Sadece bu satırların altını çizmek için bu yorumu yazıyorum ve altını çizerken şunları söylemek istiyorum:
Bizi Yaratan, dünyaya bizi gönderdiğinde rehbersiz bırakmadı. Her dönem herkes için vardı, ve bizim dönemin rehberi de Kur’an-ı Kerim. Kur’an-ı Kerim Arapça indirildi, ama bizler Türkçe konuşan insanlarız. Arapça kim konuşsa anlamayız, buna Kur’an-ı Kerim de dahil. Bu yüzden önümüzde iki yol var:
1. Ya, bir Arapça kursuna yazılıp sıfırdan Arapça öğreneceğiz. (Yaz Kur’an Kursları, Arapça Kursu değildir. Elif-Be-Te seslerini okuyabilmek, Arapça bilmek değildir. Kastettiğim Arapça bilmek: Bir dil olarak: sıfatıyla, zamiriyle, öznesiyle, yüklemiyle, deyimiyle vs dillerden bir dil olan Arapçayı “anlayabilmek”tir.)
2. Güvenilir bir meal bulup, kendi dilimizde okuyacağız.
Arapça öğrenmek kolay değildir, yıllarını vermeden çok çok zor. Ama meal okumak herkes için çok kolaydır.
Tüm insanlığın Yaratanının tüm insanlığa mesajını herkes okumalı. Anlamadığı yerler olursa, ilk iş sahih hadislerde o ayetin açıklaması var mı diye bakmalı. “Tefsirsiz Kur’an Anlaşılmaz” diyenlere sadece kısmen katılıyorum. Nitekim Kur’an’ın çoğu, açıklama gerektirmeyecek kadar apaçıktır.
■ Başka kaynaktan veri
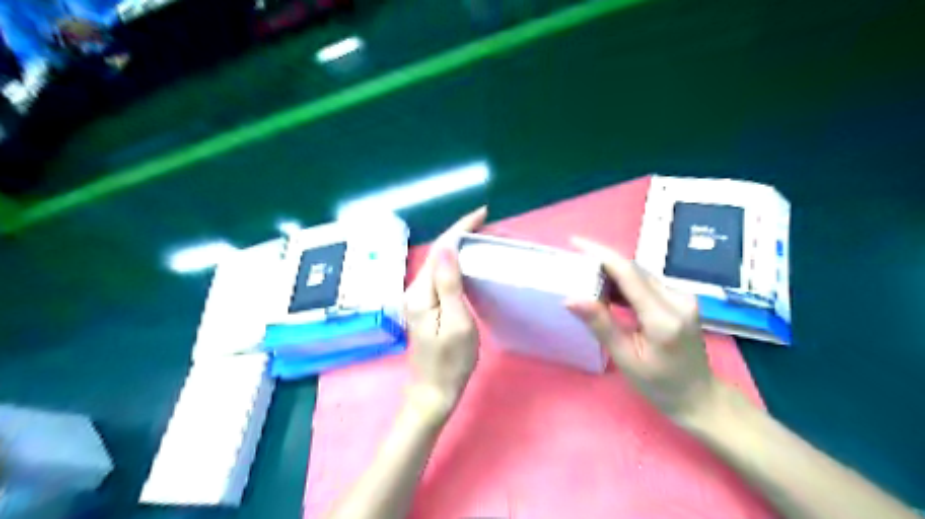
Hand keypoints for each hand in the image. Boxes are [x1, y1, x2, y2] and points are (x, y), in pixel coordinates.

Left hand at [406, 209, 490, 423]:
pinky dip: (456, 262)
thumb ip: (449, 284)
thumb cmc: (451, 362)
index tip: (483, 214)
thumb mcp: (457, 322)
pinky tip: (468, 261)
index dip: (460, 228)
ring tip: (481, 236)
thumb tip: (446, 248)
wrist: (433, 391)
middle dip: (460, 233)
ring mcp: (418, 298)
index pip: (441, 249)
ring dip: (458, 246)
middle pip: (438, 252)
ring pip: (439, 262)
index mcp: (421, 292)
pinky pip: (441, 275)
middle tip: (487, 225)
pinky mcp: (425, 305)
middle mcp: (414, 289)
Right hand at [567, 237, 717, 422]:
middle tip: (574, 263)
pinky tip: (606, 290)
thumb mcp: (625, 358)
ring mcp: (682, 297)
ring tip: (584, 275)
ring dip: (612, 272)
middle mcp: (678, 299)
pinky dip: (624, 283)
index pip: (629, 273)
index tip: (575, 243)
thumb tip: (571, 298)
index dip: (601, 255)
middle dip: (602, 262)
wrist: (699, 396)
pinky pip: (646, 283)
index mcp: (664, 317)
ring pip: (640, 274)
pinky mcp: (680, 299)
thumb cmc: (660, 385)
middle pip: (634, 270)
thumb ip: (600, 325)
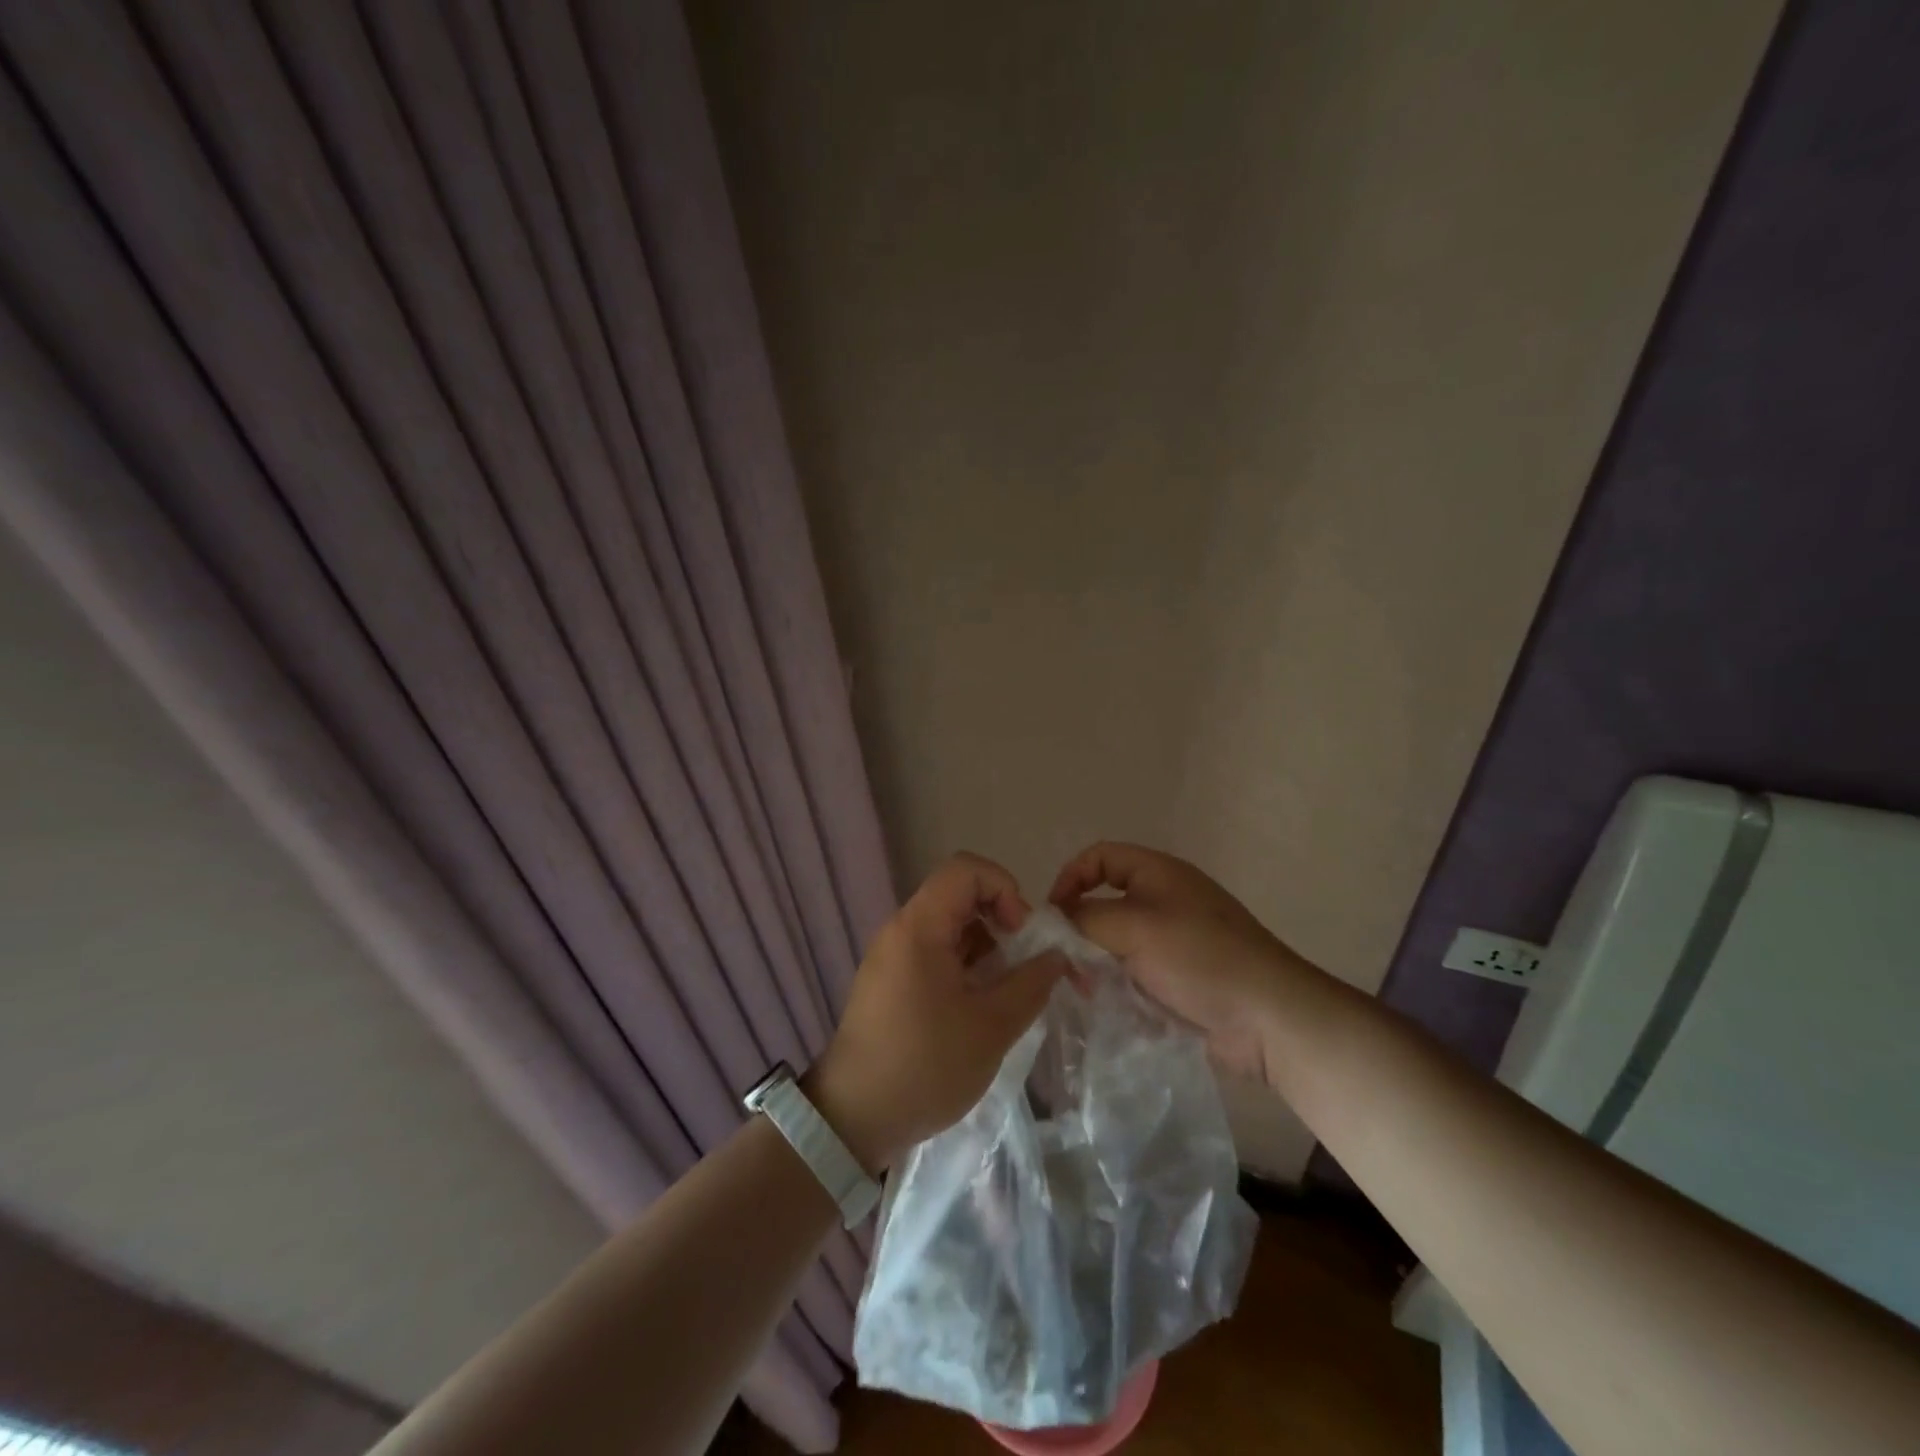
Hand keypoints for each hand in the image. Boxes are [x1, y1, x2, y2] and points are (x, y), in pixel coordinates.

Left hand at [807, 853, 1065, 1171]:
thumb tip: (1056, 956)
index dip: (1004, 888)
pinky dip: (963, 965)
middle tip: (1023, 963)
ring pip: (948, 926)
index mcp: (919, 927)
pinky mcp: (889, 981)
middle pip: (958, 895)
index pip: (966, 870)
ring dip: (984, 946)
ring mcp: (891, 956)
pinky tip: (979, 1006)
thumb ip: (1031, 983)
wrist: (854, 1119)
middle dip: (1000, 919)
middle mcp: (900, 930)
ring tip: (1005, 991)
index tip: (1022, 933)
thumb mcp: (992, 1027)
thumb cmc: (925, 1066)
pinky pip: (933, 952)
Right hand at [1050, 841, 1309, 1083]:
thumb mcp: (1134, 927)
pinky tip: (1106, 1005)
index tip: (1053, 916)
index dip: (1070, 878)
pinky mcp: (1178, 979)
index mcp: (1158, 873)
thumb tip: (1056, 923)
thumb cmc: (1199, 958)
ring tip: (1085, 988)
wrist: (1269, 1018)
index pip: (1100, 857)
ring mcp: (1173, 942)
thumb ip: (1085, 918)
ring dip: (1095, 962)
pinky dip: (1116, 984)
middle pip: (1105, 901)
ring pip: (1116, 942)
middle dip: (1080, 928)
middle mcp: (1164, 901)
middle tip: (1065, 961)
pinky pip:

Sadece bir kısmını anlamak için tefsire ihtiyaç duyulabilir ve bu durumda da: tefsir edecek kişilerin, bunu sahih hadislerle yaptığından emin olunmalıdır.
Aksi halde öyle tefsirler gördüm ki: şiirler ve uydurma hadisler eşliğinde kendi bozuk fikirlerini cahil halka empoze etmeye kalkışan; veya İslam’la bağdaşmayacak yorumlarını “bugün bozulduğunu bildiğimiz” diğer kutsal kitaplarla delillendirmeye kalkışanları… Bu kişilerin Türkiye’deki en büyük cemaatlerden birinin lideri olması ve diğerinin de adı bilinen ünlü profesörlerden biri olması ise işin akıl almaz boyutu.
Emanetleri kaybolmayan Allah’a emanetsiniz kardeşim; ve O’nun gönderdiği dünyada, O’nun rehberliğine… Es selamu aleykum.
Ve aleyküm selam. Çok teşekkür ederim güzel yorumunuz için.